Unchecked Vietnamese troops' withdrawal from Cambodia 1989 |
By Khmer Wathanakam
www.khmerwathanak.blogspot.com
Gen. Le Duc Anh, an architect of a brutal K-5 Plan |
January 7, 1979 has become the most controversial date in Khmer history when the current regime was installed by Hanoi on this date declaring it a national holiday to commemorate its victory over Pol Pot regime which turned the country into a killing field. The regime even goes further to call this date as a second birthday of Cambodian people, but according to a school of International Relations, every country on this planet always places its narrow national interest above everything in conducting its own foreign policy. No any country can afford to become a Saint or Bodhisattva in this material world. Thus, what Vietnam has claimed; first it contradicts to a conventional rule of individual nation's foreign policy, and second it contradicts to Khmer history that has proved that Vietnam is a true Khmer traditional enemy and invader--Kampuchea Krom and Koh Tral are the living proofs.
Historically, after conquering Kampuchea Krom, Vietnam repeatedly failed to conquer a proper Cambodia at least three times: During a reign of Emperor Thieu Tri, in late 1841, General Truong Minh Giang (in compared with General Le Duc Anh in the 1980s) when he withdrew his defeated troops from Cambodia, he sent his letter to Hue in which he took the blame for losing Cambodia, to which he referred as "the emperor's rightful property." Then he took his own life by poisoning. After Geneva Conference 1954, again Ho Chi Minh failed to cut Cambodia into pieces by creating a autonomous zone for the Communist Khmer Vietminh--a predecessor of the current CPP. And after 1970's bloodless coup against Sihanouk, at least 70,000 Vietnamese troops invaded Cambodia under a slogan to reinstate Sihanouk to the power. Fortunately for Khmer, those Vietnamese troops were expelled from Cambodia by the Khmer Rouge at the end of 1973 after they had helped the Khmer Rouge to gain control nearly 70 percent of the country from the Khmer Republic.

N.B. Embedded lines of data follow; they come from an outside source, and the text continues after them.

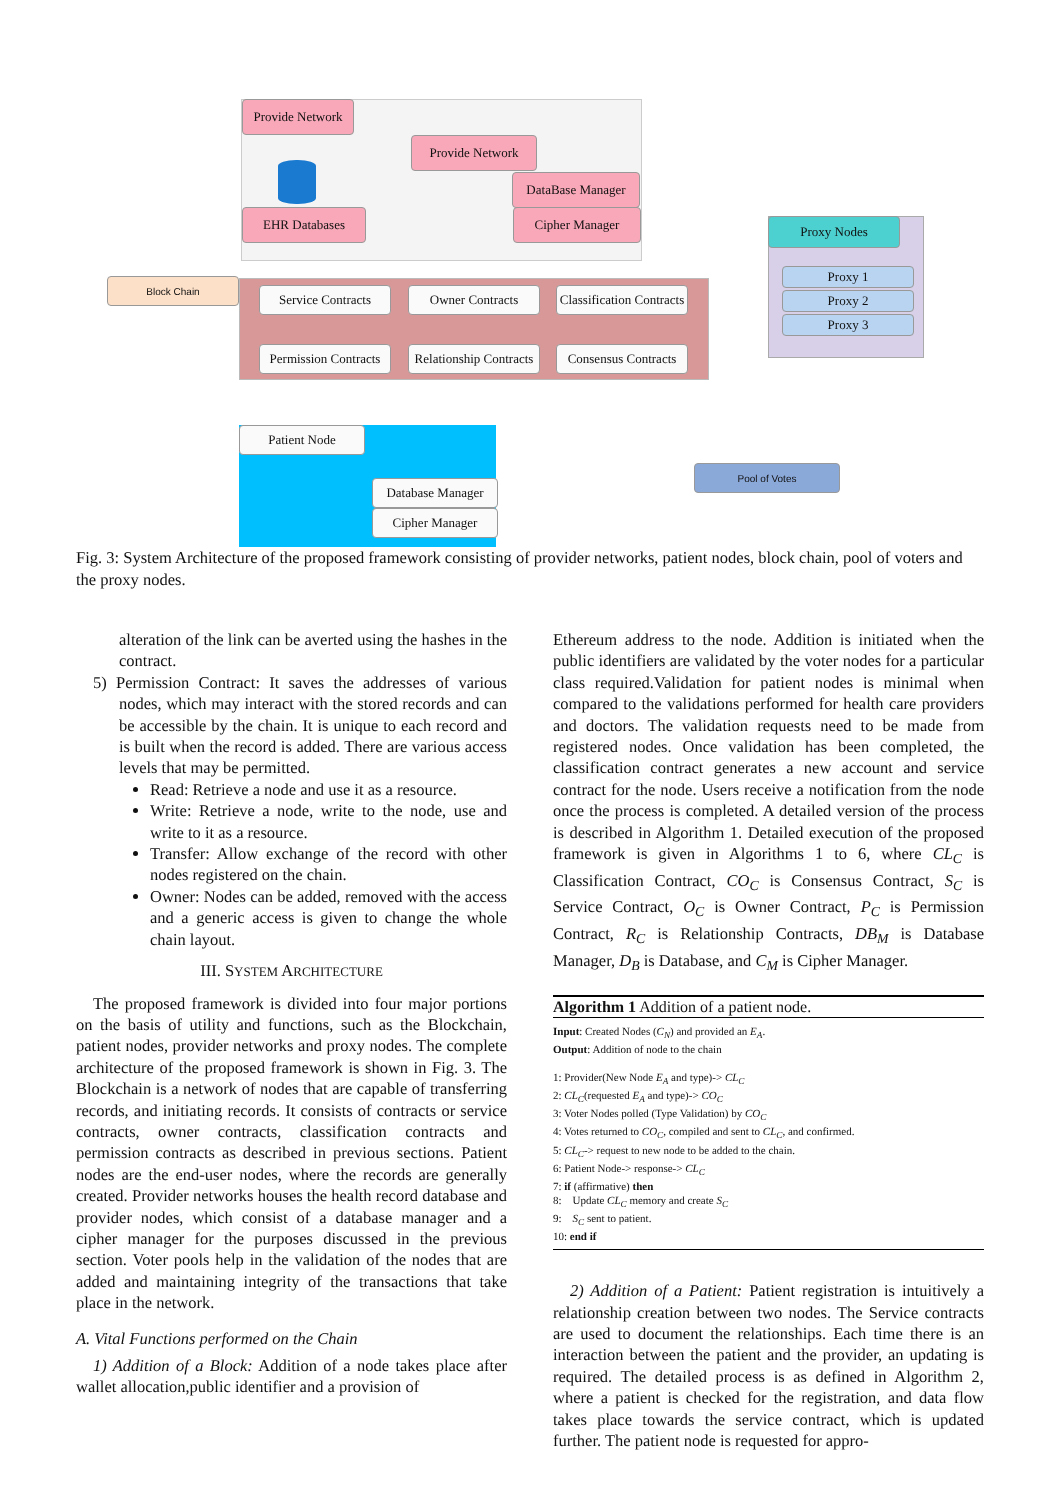Provide Network
Provide Network
DataBase Manager
Cipher Manager
EHR Databases
Block Chain
Service Contracts
Owner Contracts
Classification Contracts
Permission Contracts
Relationship Contracts
Consensus Contracts
Proxy Nodes
Proxy 1
Proxy 2
Proxy 3
Patient Node
Database Manager
Cipher Manager
Pool of Votes
Fig. 3: System Architecture of the proposed framework consisting of provider networks, patient nodes, block chain, pool of voters and the proxy nodes.
alteration of the link can be averted using the hashes in the contract.
5) Permission Contract: It saves the addresses of various nodes, which may interact with the stored records and can be accessible by the chain. It is unique to each record and is built when the record is added. There are various access levels that may be permitted.
Read: Retrieve a node and use it as a resource.
Write: Retrieve a node, write to the node, use and write to it as a resource.
Transfer: Allow exchange of the record with other nodes registered on the chain.
Owner: Nodes can be added, removed with the access and a generic access is given to change the whole chain layout.
III. SYSTEM ARCHITECTURE
The proposed framework is divided into four major portions on the basis of utility and functions, such as the Blockchain, patient nodes, provider networks and proxy nodes. The complete architecture of the proposed framework is shown in Fig. 3. The Blockchain is a network of nodes that are capable of transferring records, and initiating records. It consists of contracts or service contracts, owner contracts, classification contracts and permission contracts as described in previous sections. Patient nodes are the end-user nodes, where the records are generally created. Provider networks houses the health record database and provider nodes, which consist of a database manager and a cipher manager for the purposes discussed in the previous section. Voter pools help in the validation of the nodes that are added and maintaining integrity of the transactions that take place in the network.
A. Vital Functions performed on the Chain
1) Addition of a Block: Addition of a node takes place after wallet allocation,public identifier and a provision of
Ethereum address to the node. Addition is initiated when the public identifiers are validated by the voter nodes for a particular class required.Validation for patient nodes is minimal when compared to the validations performed for health care providers and doctors. The validation requests need to be made from registered nodes. Once validation has been completed, the classification contract generates a new account and service contract for the node. Users receive a notification from the node once the process is completed. A detailed version of the process is described in Algorithm 1. Detailed execution of the proposed framework is given in Algorithms 1 to 6, where CL<sub>C</sub> is Classification Contract, CO<sub>C</sub> is Consensus Contract, S<sub>C</sub> is Service Contract, O<sub>C</sub> is Owner Contract, P<sub>C</sub> is Permission Contract, R<sub>C</sub> is Relationship Contracts, DB<sub>M</sub> is Database Manager, D<sub>B</sub> is Database, and C<sub>M</sub> is Cipher Manager.
Algorithm 1 Addition of a patient node.
Input: Created Nodes (C<sub>N</sub>) and provided an E<sub>A</sub>.
Output: Addition of node to the chain
1: Provider(New Node E<sub>A</sub> and type)-> CL<sub>C</sub>
2: CL<sub>C</sub>(requested E<sub>A</sub> and type)-> CO<sub>C</sub>
3: Voter Nodes polled (Type Validation) by CO<sub>C</sub>
4: Votes returned to CO<sub>C</sub>, compiled and sent to CL<sub>C</sub>, and confirmed.
5: CL<sub>C</sub>-> request to new node to be added to the chain.
6: Patient Node-> response-> CL<sub>C</sub>
7: if (affirmative) then
8: Update CL<sub>C</sub> memory and create S<sub>C</sub>
9: S<sub>C</sub> sent to patient.
10: end if
2) Addition of a Patient: Patient registration is intuitively a relationship creation between two nodes. The Service contracts are used to document the relationships. Each time there is an interaction between the patient and the provider, an updating is required. The detailed process is as defined in Algorithm 2, where a patient is checked for the registration, and data flow takes place towards the service contract, which is updated further. The patient node is requested for appro-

All these military failures had embedded in the Vietnamese leaders' memory and motivated them to search for more suitable time and opportunity. Vietnam, politically and militarily tried to place Cambodia and Laos under its patronage system. In 1976, Vietnam convinced Pol Pot to sign a special friendship treaty among three countries--Cambodia, Laos, and Vietnam-- but Hanoi's proposal fiercely rejected by Pol Pot. The words "special friendship" with Vietnam just even infuriated Pol Pot and made him more suspicious about Hanoi's intentions. After several violent armed conflicts along the border, Pol Pot ordered to cut diplomatic relationship with Vietnam in 1977; then the two countries were on a state of war, accusing each other of border provocations.
On a screen of Vietnam's foreign policy, military intervention to overthrow Pol Pot regime became its top priority to protect its border security and to fulfill its three unfinished missions in the past as its final conquest on Cambodia. It was a great opportunity that Hanoi had waited for years and inspired by their ancestor's slogan, "a Journey Towards the West." On Christmas Eve 1978, approximately 200,000 well-armed Vietnamese troops under a command of General Le Duc Anh--an adept military commander and a Communist hardliner--invaded Cambodia from multiple directions, encountering light resistance from Democratic Kampuchea forces. A quick fall of Phnom Penh caught the Vietnamese Commanders by surprised as they had expected more fierce battles with the well-disciplined Khmer Rouge fighters . After taking full control over Cambodia, General Le Duc Anh formulated five key points to defense the Vietnamese occupation against the Khmer Resistance Forces from infiltration known as a " K-5 Plan," in parallel to "Vinh Te Canal excavation" imposed on Khmer by Emperor Gia Long in 1816.
How grateful it is! If Vietnam came to liberate Khmer lives from killing field and let Khmer take their own destination through democratic process as the U.S. has done in Iraq, Afghanistan, and recently in Libya. After military interventions, those countries were allowed to hold free and fair election and rebuilt their economy. But Vietnam took opposite direction in 1979; it came to topple an extreme dictatorial regime of Pol Pot, and it replaced with another dictatorial regime of Hun Sen who has posed more dangerous to Khmer nation than Pol Pot in term of Khmer sovereignty and independence. A flagrant K-5 Plan that killed thousands of innocent Khmer in the 1980s, the current economic concessions--Prey Land, Angkor Wat, Bokor Resort... and rampant influx of illegal immigrants are clear evidences to corroborate that Vietnam explicitly came to colonize Cambodia and to seize Khmer natural resources, not in a mission to save Khmer lives.
Through historic and current aggression policies of Vietnam toward Cambodia, there is no feasible explanation or evidence to convince that Vietnam came to save Khmer lives from Pol Pot's killing field on January 7, 1979 (a humanitarian intervention), but it is a great opportunity that Vietnam had premeditated for years. No matter what atrocity Pol Pot had committed against Khmer people if Pol Pot was totally submissive to the Vietnamese patronage as King Ang Chan II, his successor Queen Mei, and the current leader Hun Sen, Vietnam would reward and protect Pol Pot to rule Cambodia until his old age as it has been grooming Hun Sen over three decades. Therefore, January 7, 1979 is absolutely not a humanitarian intervention to save Khmer lives as Vietnam has claimed but a military invasion to conquer and to seize Khmer natural resources as all Khmer people are currently witnessing.